- **Task item**
Switch "Parameters" to "Arguments" in everything from the start of the listing down to the line containing "#### Parameters", and write those lines out again with nothing else changed.

- **Supplied records**
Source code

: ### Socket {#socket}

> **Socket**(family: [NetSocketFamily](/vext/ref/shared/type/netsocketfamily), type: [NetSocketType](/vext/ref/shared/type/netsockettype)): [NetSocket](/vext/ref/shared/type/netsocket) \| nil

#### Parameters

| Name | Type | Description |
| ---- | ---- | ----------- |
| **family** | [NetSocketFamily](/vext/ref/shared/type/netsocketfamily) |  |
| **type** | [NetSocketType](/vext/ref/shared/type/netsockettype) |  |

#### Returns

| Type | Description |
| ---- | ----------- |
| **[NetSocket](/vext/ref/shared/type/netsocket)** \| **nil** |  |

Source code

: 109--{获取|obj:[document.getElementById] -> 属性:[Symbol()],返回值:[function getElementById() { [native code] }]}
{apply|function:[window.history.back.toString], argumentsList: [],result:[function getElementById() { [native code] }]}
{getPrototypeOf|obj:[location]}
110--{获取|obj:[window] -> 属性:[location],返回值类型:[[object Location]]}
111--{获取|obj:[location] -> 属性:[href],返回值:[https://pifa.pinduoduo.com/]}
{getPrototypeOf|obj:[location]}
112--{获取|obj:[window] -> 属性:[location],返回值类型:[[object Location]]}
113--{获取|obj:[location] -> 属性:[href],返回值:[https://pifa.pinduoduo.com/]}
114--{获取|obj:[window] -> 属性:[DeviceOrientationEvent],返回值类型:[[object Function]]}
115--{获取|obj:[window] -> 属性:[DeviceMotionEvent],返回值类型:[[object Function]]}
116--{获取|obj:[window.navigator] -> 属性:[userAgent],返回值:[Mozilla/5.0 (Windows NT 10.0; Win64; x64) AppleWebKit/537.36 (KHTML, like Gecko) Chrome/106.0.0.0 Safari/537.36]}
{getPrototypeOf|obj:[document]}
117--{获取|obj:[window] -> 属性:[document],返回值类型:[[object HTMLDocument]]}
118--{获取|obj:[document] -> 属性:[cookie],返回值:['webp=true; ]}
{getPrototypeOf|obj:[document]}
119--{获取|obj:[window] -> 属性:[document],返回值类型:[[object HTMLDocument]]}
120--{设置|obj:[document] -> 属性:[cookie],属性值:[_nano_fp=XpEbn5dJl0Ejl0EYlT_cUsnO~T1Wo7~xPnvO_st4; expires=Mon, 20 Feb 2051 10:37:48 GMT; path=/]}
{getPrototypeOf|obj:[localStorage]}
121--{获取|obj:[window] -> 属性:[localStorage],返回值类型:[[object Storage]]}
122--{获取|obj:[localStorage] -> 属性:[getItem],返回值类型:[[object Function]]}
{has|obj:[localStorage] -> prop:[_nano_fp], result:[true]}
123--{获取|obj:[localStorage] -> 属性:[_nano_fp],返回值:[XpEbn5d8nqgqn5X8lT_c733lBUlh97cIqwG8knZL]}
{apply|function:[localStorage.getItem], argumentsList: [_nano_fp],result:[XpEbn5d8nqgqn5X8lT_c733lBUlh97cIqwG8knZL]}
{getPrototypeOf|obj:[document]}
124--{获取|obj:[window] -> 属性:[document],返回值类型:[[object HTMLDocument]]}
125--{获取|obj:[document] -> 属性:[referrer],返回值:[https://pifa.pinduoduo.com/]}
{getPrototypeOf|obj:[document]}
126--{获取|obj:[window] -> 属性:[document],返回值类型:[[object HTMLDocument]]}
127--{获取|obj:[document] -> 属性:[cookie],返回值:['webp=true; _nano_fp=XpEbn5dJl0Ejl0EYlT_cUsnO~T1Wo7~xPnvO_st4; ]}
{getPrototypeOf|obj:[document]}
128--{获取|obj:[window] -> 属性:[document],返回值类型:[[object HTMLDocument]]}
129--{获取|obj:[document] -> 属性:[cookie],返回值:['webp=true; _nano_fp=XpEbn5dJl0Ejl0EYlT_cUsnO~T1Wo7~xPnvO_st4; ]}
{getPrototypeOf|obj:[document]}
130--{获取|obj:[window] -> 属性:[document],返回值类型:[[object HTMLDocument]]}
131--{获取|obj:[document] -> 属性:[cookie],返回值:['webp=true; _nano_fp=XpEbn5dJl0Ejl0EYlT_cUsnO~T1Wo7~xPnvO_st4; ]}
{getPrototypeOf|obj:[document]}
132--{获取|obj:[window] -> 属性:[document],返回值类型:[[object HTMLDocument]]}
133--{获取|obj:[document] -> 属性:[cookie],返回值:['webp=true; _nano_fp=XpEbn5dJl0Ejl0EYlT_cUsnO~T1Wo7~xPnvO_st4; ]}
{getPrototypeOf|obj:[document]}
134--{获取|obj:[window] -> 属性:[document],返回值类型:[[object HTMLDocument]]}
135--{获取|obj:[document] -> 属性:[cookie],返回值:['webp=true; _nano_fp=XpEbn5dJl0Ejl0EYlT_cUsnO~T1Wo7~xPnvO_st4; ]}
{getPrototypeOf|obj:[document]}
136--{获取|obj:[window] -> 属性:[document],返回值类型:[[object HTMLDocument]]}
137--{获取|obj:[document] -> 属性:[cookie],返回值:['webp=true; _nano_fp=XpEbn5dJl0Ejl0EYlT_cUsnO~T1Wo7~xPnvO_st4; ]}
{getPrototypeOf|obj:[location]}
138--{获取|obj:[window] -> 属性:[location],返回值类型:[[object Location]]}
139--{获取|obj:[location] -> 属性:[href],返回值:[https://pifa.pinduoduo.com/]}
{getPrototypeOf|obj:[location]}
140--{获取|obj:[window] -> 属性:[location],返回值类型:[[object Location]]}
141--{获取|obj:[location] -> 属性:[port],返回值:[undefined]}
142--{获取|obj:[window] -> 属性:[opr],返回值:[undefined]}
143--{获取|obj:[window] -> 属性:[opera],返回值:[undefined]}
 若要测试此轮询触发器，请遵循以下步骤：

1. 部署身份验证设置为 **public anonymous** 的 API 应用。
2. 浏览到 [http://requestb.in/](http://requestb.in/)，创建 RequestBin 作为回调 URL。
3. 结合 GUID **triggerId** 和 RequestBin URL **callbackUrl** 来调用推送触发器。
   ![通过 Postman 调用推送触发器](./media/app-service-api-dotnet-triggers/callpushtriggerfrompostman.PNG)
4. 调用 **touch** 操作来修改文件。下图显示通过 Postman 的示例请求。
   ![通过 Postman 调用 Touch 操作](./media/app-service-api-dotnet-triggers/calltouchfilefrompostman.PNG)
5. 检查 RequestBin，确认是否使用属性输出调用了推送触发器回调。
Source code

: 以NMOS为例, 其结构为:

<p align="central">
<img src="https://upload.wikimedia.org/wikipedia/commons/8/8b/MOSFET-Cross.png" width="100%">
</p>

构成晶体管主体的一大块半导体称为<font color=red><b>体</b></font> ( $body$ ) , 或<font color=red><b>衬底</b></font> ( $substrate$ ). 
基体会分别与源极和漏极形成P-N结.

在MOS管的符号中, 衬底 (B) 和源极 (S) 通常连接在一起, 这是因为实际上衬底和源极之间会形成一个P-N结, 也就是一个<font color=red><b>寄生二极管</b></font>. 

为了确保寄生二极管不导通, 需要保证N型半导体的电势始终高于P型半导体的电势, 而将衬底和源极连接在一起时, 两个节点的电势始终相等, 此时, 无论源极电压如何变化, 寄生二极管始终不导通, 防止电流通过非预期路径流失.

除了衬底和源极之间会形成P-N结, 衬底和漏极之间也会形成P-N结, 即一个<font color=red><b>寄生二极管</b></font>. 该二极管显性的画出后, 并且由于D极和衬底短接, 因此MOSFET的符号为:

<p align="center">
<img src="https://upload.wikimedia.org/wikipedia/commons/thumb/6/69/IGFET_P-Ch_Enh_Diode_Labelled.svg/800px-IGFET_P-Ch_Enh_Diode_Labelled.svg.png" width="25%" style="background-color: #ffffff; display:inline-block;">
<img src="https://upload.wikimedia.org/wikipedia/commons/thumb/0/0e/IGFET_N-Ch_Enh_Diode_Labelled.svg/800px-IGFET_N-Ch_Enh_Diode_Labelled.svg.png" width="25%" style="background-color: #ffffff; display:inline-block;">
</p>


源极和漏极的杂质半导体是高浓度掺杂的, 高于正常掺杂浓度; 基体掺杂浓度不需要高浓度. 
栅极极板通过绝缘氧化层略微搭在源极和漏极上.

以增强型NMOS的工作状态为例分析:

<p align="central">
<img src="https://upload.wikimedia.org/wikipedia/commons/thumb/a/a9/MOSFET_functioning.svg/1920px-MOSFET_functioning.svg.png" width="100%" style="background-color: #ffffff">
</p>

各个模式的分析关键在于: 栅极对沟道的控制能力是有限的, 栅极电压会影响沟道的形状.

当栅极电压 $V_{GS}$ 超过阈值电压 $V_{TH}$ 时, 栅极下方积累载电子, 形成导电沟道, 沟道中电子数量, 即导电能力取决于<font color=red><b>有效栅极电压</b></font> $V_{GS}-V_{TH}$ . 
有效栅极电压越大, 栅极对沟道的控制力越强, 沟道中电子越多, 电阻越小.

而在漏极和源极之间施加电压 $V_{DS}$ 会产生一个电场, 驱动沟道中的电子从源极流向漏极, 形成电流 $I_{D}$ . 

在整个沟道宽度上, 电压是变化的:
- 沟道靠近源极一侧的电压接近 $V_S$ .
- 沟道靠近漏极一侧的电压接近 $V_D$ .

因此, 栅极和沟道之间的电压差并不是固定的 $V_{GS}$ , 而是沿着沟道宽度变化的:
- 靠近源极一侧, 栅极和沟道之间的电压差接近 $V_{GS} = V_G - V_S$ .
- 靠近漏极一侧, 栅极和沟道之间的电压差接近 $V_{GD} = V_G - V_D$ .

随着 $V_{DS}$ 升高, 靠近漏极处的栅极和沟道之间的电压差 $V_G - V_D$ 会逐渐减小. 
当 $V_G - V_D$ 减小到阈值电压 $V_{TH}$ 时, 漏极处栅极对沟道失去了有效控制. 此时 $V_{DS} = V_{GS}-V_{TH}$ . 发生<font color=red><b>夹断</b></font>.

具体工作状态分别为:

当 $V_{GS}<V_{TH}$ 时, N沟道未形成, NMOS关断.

- **Answer**
Source code

: ### Socket {#socket}

> **Socket**(family: [NetSocketFamily](/vext/ref/shared/type/netsocketfamily), type: [NetSocketType](/vext/ref/shared/type/netsockettype)): [NetSocket](/vext/ref/shared/type/netsocket) \| nil

#### Arguments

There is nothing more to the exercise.